~ユニバーサルで公平な仕組みができた理由~
はじめに
障害年金って、実は世界でも珍しい制度なんです。
日本の障害年金制度は、全国民を対象とした手厚い所得保障という意味で、世界的にもかなりユニークです。
この記事では、日本でこのような制度が生まれた理由、そしてその背景にある社会の流れや考え方について、わかりやすくご紹介します。
1. 世界でも珍しい「全国民が対象」の制度
日本の障害年金制度は、すべての国民が一定の条件を満たせば利用できる制度です。しかも、20歳前に障害を負った方でも、保険料を払っていなくても受け取れるケースがあります。
たとえば、うつ病や発達障害など、目に見えにくい障害も対象になる点も、世界的に見るととても進んだ制度です。
2. なぜ日本にそんな制度があるの?
では、なぜ日本ではこのような公平な制度が実現したのでしょうか?
主な理由は以下の5つです。
① 戦後の復興と生活保障の必要性
第二次世界大戦後、日本は焼け野原の状態からのスタートでした。
戦争で傷ついた人たち、家族を失った人たちを支えるために、「最低限の生活を守る」ための制度が急がれました。
この流れの中で、障害を負った人たちへの保障の仕組みも生まれ始めました。
② 「みんなで支え合う」国民皆年金の導入とその実態
1961年、日本は「国民皆保険・皆年金」をスタートさせました。
これにより、すべての国民に医療と年金の制度が行き渡ることになった――とされています。
ただし、ここに重要なポイントがあります。
👉 実は「任意加入」の人も多かった
1961年の制度スタート当初、農業者・自営業者・無職の人など(のちの第1号被保険者)は、強制加入ではなく任意加入だったのです。
このため、多くの人が年金に未加入のまま過ごし、
「年をとっても障害を負っても年金がもらえない」という事態が各地で起きました。
✅ 強制加入となったのは1986年
1986年の法改正で、ようやく「20歳以上60歳未満のすべての国民」に年金への強制加入義務が課されるようになります。
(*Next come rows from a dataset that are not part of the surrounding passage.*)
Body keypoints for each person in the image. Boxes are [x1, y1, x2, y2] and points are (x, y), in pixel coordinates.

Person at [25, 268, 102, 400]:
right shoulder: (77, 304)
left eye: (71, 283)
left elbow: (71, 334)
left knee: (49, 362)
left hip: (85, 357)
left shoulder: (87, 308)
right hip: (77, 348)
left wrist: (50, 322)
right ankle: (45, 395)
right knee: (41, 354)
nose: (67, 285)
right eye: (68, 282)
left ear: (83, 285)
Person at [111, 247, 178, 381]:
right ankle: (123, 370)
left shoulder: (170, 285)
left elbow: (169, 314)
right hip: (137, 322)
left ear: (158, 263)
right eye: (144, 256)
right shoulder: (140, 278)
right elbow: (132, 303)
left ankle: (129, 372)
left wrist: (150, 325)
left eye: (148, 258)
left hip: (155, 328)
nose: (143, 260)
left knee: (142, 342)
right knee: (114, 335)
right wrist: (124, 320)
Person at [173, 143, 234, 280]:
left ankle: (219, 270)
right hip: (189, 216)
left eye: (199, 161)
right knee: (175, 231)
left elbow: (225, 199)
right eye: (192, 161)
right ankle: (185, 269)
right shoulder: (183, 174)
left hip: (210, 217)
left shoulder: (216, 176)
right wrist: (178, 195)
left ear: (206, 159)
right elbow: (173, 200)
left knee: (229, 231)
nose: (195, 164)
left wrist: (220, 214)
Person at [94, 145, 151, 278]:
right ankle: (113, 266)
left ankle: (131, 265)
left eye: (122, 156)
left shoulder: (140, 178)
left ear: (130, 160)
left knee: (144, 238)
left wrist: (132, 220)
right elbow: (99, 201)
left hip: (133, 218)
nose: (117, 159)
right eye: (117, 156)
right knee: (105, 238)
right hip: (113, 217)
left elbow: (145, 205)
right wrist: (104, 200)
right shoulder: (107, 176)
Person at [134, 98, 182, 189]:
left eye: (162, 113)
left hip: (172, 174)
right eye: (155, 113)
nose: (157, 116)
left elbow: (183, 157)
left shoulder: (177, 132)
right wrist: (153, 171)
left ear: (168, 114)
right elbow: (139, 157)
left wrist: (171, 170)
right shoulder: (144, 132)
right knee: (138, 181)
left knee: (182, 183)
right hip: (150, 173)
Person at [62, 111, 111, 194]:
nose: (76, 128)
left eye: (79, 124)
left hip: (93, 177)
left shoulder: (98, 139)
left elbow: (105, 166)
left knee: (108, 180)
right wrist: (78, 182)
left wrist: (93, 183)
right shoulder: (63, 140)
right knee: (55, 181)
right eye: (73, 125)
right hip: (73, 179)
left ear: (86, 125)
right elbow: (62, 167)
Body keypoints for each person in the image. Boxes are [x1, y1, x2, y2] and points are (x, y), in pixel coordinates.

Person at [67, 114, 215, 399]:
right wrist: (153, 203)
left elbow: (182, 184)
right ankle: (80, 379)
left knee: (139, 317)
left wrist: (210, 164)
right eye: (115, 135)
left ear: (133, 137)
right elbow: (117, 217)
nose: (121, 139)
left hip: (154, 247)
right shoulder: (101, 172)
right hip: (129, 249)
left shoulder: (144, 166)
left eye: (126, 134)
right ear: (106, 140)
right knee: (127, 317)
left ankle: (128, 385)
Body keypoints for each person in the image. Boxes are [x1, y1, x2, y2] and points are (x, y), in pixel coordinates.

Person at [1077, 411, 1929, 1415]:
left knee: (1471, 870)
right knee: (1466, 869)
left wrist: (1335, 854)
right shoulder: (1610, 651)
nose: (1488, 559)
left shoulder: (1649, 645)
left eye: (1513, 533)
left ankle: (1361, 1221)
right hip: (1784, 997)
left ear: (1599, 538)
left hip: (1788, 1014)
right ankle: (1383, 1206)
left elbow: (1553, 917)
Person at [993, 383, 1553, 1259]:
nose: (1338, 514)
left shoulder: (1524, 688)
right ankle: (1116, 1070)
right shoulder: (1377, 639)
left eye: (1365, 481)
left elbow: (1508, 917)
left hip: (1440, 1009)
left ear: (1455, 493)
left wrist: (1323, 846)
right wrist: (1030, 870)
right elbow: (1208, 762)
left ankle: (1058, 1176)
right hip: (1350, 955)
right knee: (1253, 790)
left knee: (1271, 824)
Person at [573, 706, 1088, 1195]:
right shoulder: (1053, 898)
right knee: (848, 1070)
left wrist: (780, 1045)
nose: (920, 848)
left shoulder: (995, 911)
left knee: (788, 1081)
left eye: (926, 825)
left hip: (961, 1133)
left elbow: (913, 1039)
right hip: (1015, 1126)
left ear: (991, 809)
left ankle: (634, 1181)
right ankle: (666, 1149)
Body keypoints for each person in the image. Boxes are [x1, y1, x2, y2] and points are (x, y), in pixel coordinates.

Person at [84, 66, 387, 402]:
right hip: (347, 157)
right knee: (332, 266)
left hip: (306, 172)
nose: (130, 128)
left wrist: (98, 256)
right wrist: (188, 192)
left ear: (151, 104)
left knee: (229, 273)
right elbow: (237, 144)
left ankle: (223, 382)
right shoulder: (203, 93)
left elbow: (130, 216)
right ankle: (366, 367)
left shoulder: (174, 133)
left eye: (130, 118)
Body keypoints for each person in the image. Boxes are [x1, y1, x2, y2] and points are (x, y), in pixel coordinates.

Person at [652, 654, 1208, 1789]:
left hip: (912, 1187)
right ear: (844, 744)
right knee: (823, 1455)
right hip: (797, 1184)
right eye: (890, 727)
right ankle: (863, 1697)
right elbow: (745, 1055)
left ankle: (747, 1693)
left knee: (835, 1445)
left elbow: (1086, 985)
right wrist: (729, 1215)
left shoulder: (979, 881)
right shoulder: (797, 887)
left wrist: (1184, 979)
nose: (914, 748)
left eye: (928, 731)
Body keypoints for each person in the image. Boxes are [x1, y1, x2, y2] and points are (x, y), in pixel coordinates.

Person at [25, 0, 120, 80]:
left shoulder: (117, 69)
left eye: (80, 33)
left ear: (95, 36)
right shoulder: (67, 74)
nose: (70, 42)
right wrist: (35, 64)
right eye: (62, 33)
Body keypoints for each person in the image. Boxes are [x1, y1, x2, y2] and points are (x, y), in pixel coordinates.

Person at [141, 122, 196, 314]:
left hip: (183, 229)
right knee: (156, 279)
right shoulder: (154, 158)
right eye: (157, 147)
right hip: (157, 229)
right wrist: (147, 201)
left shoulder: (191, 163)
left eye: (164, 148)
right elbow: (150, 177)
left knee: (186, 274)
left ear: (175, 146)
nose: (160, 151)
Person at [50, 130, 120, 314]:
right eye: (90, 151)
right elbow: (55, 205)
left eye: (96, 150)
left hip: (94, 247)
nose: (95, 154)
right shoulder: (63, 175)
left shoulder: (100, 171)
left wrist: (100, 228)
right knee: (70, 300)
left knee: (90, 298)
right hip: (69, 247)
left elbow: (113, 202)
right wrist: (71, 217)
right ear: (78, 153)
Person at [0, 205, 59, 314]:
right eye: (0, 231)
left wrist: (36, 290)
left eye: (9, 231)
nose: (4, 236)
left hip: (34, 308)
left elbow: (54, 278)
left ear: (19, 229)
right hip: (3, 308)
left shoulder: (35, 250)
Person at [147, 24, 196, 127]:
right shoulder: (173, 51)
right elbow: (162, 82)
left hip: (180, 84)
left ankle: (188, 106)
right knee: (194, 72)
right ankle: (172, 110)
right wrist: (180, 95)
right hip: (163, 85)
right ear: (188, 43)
つまり、「国民皆年金」という理想が本当に形になったのは、この時期だったとも言えます。
③ 経済成長とともに福祉も拡大
1960〜70年代、日本は高度経済成長を迎えます。
国が豊かになる中で、「経済的に弱い人たちも支えよう」という考え方が強まりました。
障害年金は、病気やケガ等のために生活や就労に支障をきたした人の生活を支える大切な制度として、国の福祉政策の柱のひとつとなっていきました。
④ 憲法25条の「生きる権利」が根底に
日本国憲法 第25条には、こんな言葉があります。
「すべての国民は、健康で文化的な最低限度の生活を営む権利を有する。」
この「生きる権利」が、当然に、障害のある人たちにも保障されるべきという理念につながっています。
障害年金は、この憲法の精神を具体化した制度でもあるのです。
⑤ 市民の声と当事者の運動
実は、こうした制度の多くは、障害当事者やその家族の声によって生まれ、改善されてきました。
1970年代以降、障害者による自立運動や、親の会の働きかけなどが、制度の拡充を後押ししてきたのです。
3. 任意加入の時代が残した影響
1961年から1986年までの「任意加入の時代」は、
結果的に無年金・低年金の高齢障害者を生む一因となりました。
- 加入は任意だからと未加入のまま過ごしてしまった人
- 若いときに障害を負い、年金の納付歴がないまま大人になった人
こうした人々は、今なお制度のはざまで困難を抱えているケースがあります。
4. おわりに 〜この制度を未来につなぐために〜
障害年金は、日本社会が「どんな状況にある人でも、生きていける社会をつくろう」と努力してきた結果、生まれた制度です。
けれど、そこには「完全ではなかった時代」もありました。
だからこそ今、私たちはこの制度の価値を見つめ直し、必要な人にしっかりと届ける責任があります。
🍀 補足:他国との比較(簡易表)
| 国名 | 障害年金制度の特徴 |
|---|---|
| 🇯🇵 日本 | すべての国民が対象。精神障害や若年発症も保障あり。 |
| 🇩🇪 ドイツ | 労働能力の低下が条件。自営業者や若年層への保障は薄い。 |
| 🇬🇧 イギリス | 給付はあるが審査が非常に厳しい。 |
| 🇺🇸 アメリカ | 働けないことの証明が難しく、対象が限られがち。 |
💬 最後に
障害年金は、ただの現金給付ではなく、
「その人らしく生きることを支える制度」です。
今の制度があるのは、歴史の中での努力と反省、そして市民の声の積み重ねによるもの。
これからも制度の理念を守りながら、必要な人に届けるための知識と支援の輪を広げていきましょう。